Inside DiceLoader: How FIN7’s Malware Masters Evasion

DiceLoader malware
Usage of IoCompletionPort (queue) in DiceLoader execution

Recently, security researchers from Sekoia TDR (Threat Detection & Research) have delved into the inner workings of DiceLoader malware, shedding light on its functionality, obfuscation techniques, and its role within FIN7’s operations.

Operating since at least 2015, FIN7 has consistently used DiceLoader as a downloader for more advanced and harmful payloads. This intrusion set, structured like a corporate business with Russian-speaking members, uses front companies to conceal their illicit activities, recruiting IT experts who may unwittingly participate in their malicious schemes.

The reach of FIN7’s activities is extensive, targeting various sectors including retail, hospitality, and the food service industry. Their operations span across geographical areas such as the United States, the United Kingdom, Australia, and France. This wide-ranging targeting emphasizes the adaptability and persistence of the group.

FIN7’s reach extends beyond its operations, with reported affiliations to other cybercriminal organizations such as REvil, Lockbit, Darkside, and BlackBasta.

DiceLoader boasts an extensive arsenal of custom malware, including loaders, ransomware, and backdoors. Notably, DiceLoader has been actively used since 2021, with the malware often delivered via a PowerShell script. This script employs specific obfuscation techniques unique to FIN7.

DiceLoader is a compact yet formidable malware, belonging to the downloader family. It employs multiple internal structures and obfuscation techniques to obfuscate its operations, making analysis challenging. Let’s take a closer look at its inner workings:

1. Loader Context: DiceLoader is typically dropped by a PowerShell script, alongside other malware components like Carbanak RAT. This loader is a DLL with a random entry point name, allowing it to inject itself into another process’s memory.

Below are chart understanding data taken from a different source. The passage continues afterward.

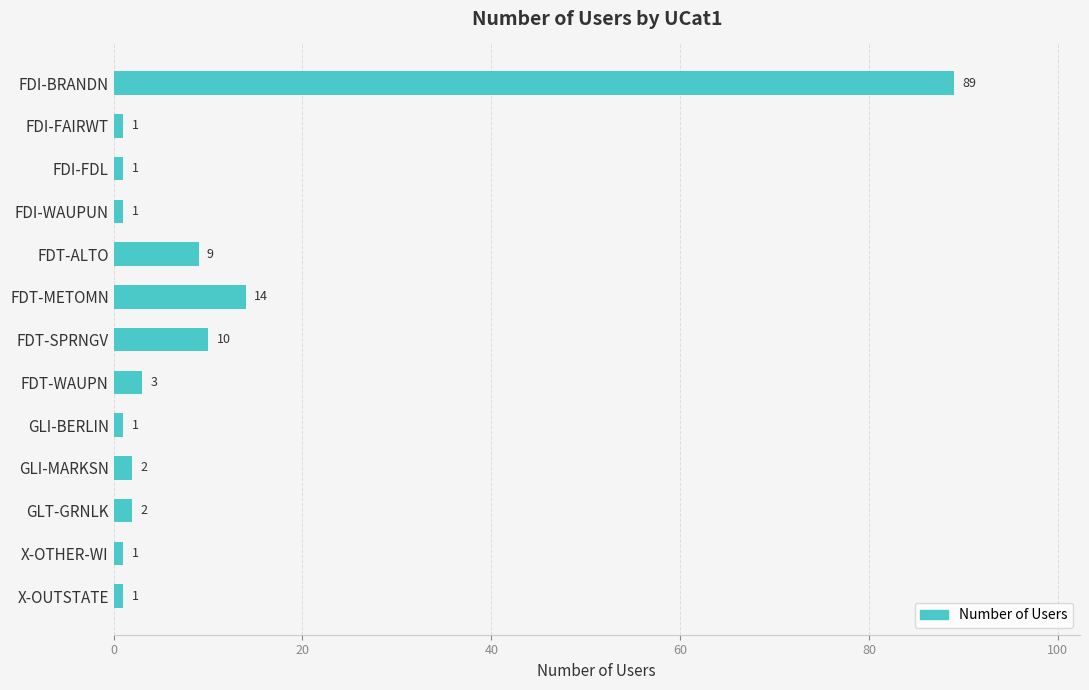

Is it true that the value at FDT-ALTO is 9?

True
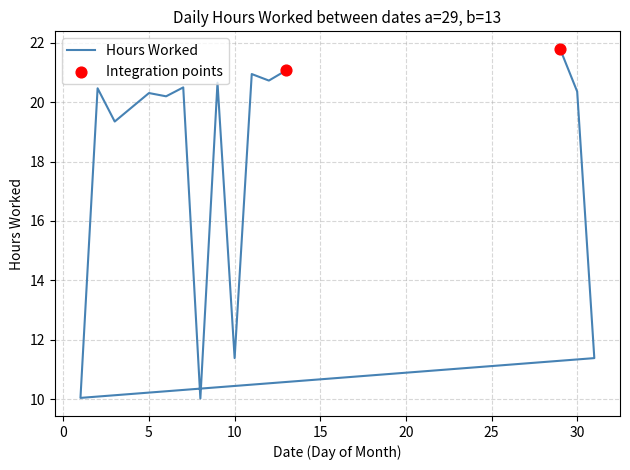

What is the change in value from 31 to 12?

+9.3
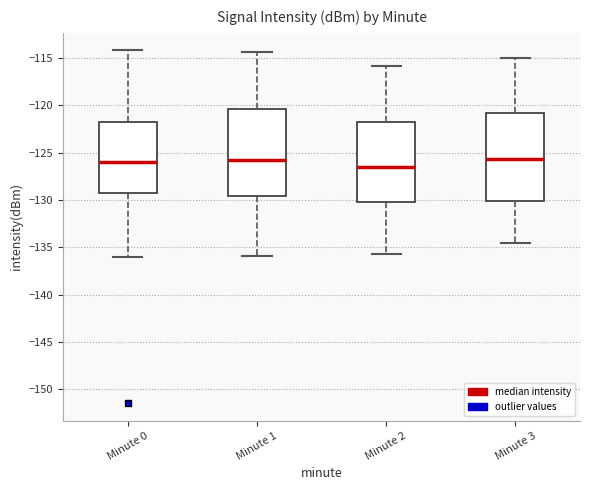

Reading left to right, read every box against the y-axis: the position of its median line, the range the box covers, and the ends of its whiskers. The values are not printed on the chart, so give them approximately, as read against the axis.

Minute 0: median -126.0, box -129.0 to -121.5, whiskers -136.0 to -114.0
Minute 1: median -126.0, box -129.5 to -120.5, whiskers -136.0 to -114.5
Minute 2: median -126.5, box -130.0 to -121.5, whiskers -135.5 to -116.0
Minute 3: median -125.5, box -130.0 to -121.0, whiskers -134.5 to -115.0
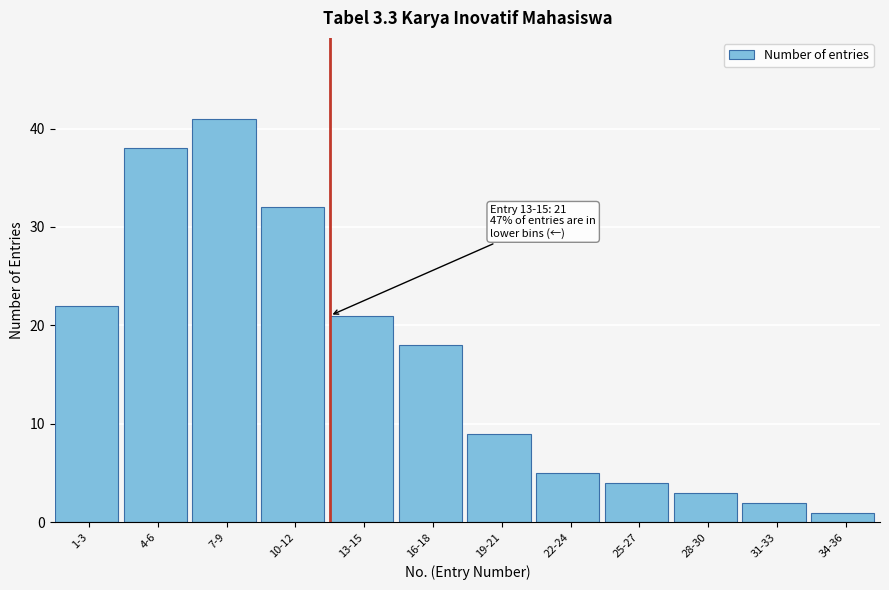

Reading left to right, transcribe all the data shown in this chart.

1-3=22	4-6=38	7-9=41	10-12=32	13-15=21	16-18=18	19-21=9	22-24=5	25-27=4	28-30=3	31-33=2	34-36=1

2. Data Structures: The malware initializes critical sections for thread context, creates an IoCompletionPort for inter-thread communication, and allocates linked lists to structure data in memory. These mechanisms are crucial for its functionality.

3. Threading and Io Completion Port: DiceLoader employs multiple threads, known as “consumers,” to process structured messages from the C2 server. These threads use IoCompletionPort for communication, ensuring efficient threading and minimal interaction with the host system.

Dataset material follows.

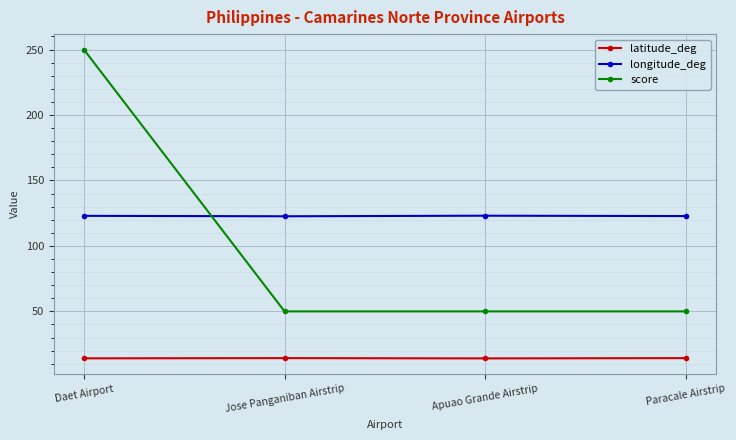

Is this an area chart (filled region under the line)?

No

Usage of IoCompletionPort (queue) in DiceLoader execution | Image: Sekoia

4. Linked Lists: Linked lists play a vital role in DiceLoader’s data manipulation. Four linked lists, namely L0, L1, L2, and L3, are used to manage various structures, including the fingerprint of the host, received payloads, and shellcode wrappers.

5. Obfuscation Methods: DiceLoader employs two obfuscation methods. The first is used to deobfuscate the C2 server’s configuration, while the second is applied to network communication. Both methods rely on XOR operations, making analysis and detection challenging.

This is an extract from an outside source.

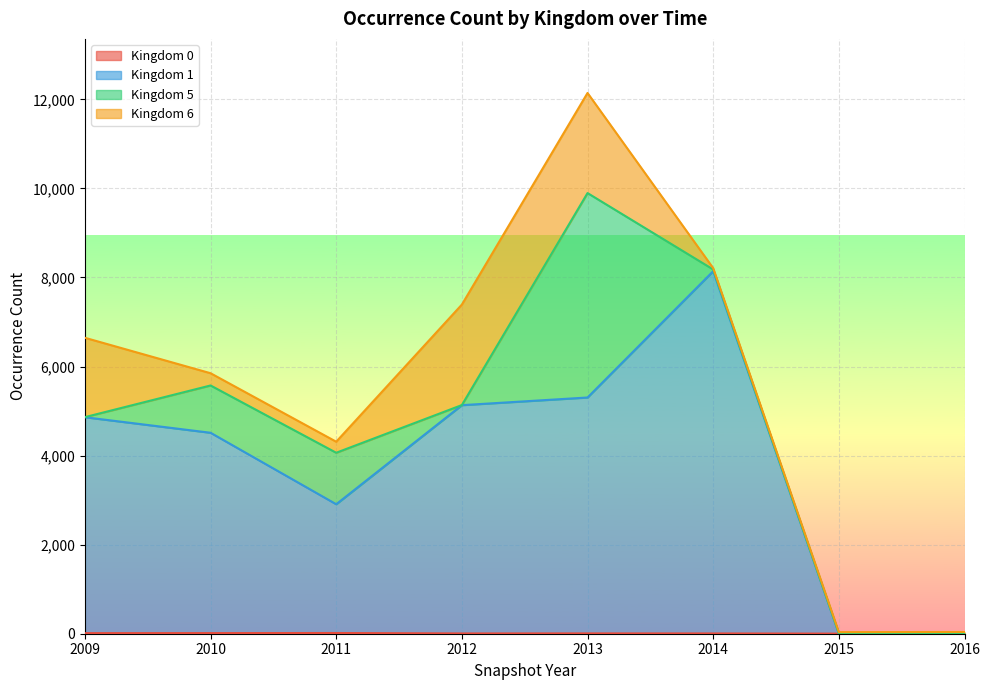

Does the chart display data point markers on the line(s)?

No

6. Fingerprinting: To profile infected hosts uniquely, DiceLoader generates a fingerprint based on the MAC address, username, and computer name. This fingerprint is hashed and sent to the C2 server, facilitating targeted actions.

7. Networking: DiceLoader establishes raw TCP connections with its C2 server, enabling communication. The loader follows specific packet sequences for data exchange, relying on the IoCompletionPort for efficient communication.

8. Execution: DiceLoader specializes in executing malicious code, copying and deobfuscating shellcode in memory. The execution process is orchestrated meticulously, ensuring the execution of payloads to serve attackers’ objectives.

Since early 2022, Sekoia.io analysts have been actively tracking a C2 infrastructure associated with DiceLoader. This infrastructure has consistently maintained over 20 active servers, with approximately 50 active servers as of January 2023. The increasing number of active C2 servers suggests an escalation in malicious activities, possibly tied to FIN7 or other intrusion sets leveraging DiceLoader.

DiceLoader, an integral part of FIN7’s operations, showcases the group’s persistence and technical sophistication. Its use of obfuscation techniques, multiple data structures, and efficient networking mechanisms make it a formidable threat. Organizations and security experts must remain vigilant, continuously adapting to evolving threats like DiceLoader. As of January 2024, the malware remains active, underscoring the need for ongoing vigilance and research in the field of cybersecurity.